I know this firsthand. When I took an interest inventory in my senior year in high school, it came back with a listing of occupations. Near the top of the list was a job that caused me to distrust the entire survey. The job title was.Funeral Director. Funeral Director! I couldn't sit through an entire episode of Scooby-Doo without being freaked out! I certainly couldn't spend the rest of my life working with dead bodies all the time-injecting embalming fluid and dressing corpses. "Where do they get these survey results, anyway?" I asked myself. I shared the results with a few friends, no doubt providing them with doubts about their own results, along with a lot of laughs.

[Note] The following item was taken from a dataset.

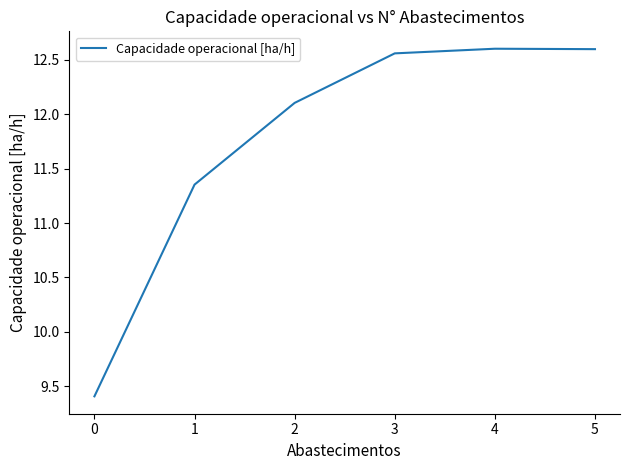

How many lines are shown in the chart?

1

Now I look at those results with a different perspective. Although I still can't sit through an entire episode of Scooby-Doo, now it's for different reasons. Having friends who are funeral directors, I now know that they may spend little or no time actually doing any work with corpses. Many funeral homes have people on their staffs who are very good with that aspect of the business. I now also realize that much of the work of a funeral director is not too unlike the work that I do every day. Funeral directors work with people who are having a difficult time. These clients have suffered a significant loss and are looking for a person who can be an empathic listener and who can help them get through this trying time. There are many comparisons made between the stages of grief that one goes through when a loved one dies and the stages of grief that an individual goes through when they lose a job. In each case, a trained counselor can make that experience less difficult.


Now, while I have no regrets about the road my career has taken, it was foolish and immature of me to have completely disregarded the results of my interest inventory based on my misperception of what a funeral director's job was like. So spend the time now and explore all of the possible options that are available to you and which, at some level, appear to match your interests, skills, or aptitudes. Perhaps you will determine that your preconceived notion was correct, and that you would not be interested in or suited for a particular career. At the same time, it is possible that after an initial investigation, you may find that you wish to further explore a position that you thought would hold no interest. So take that pile of cards and put the job titles into your binder (or word processing document), with one job per page. Then go and gather information from sources that will help you better understand that occupation.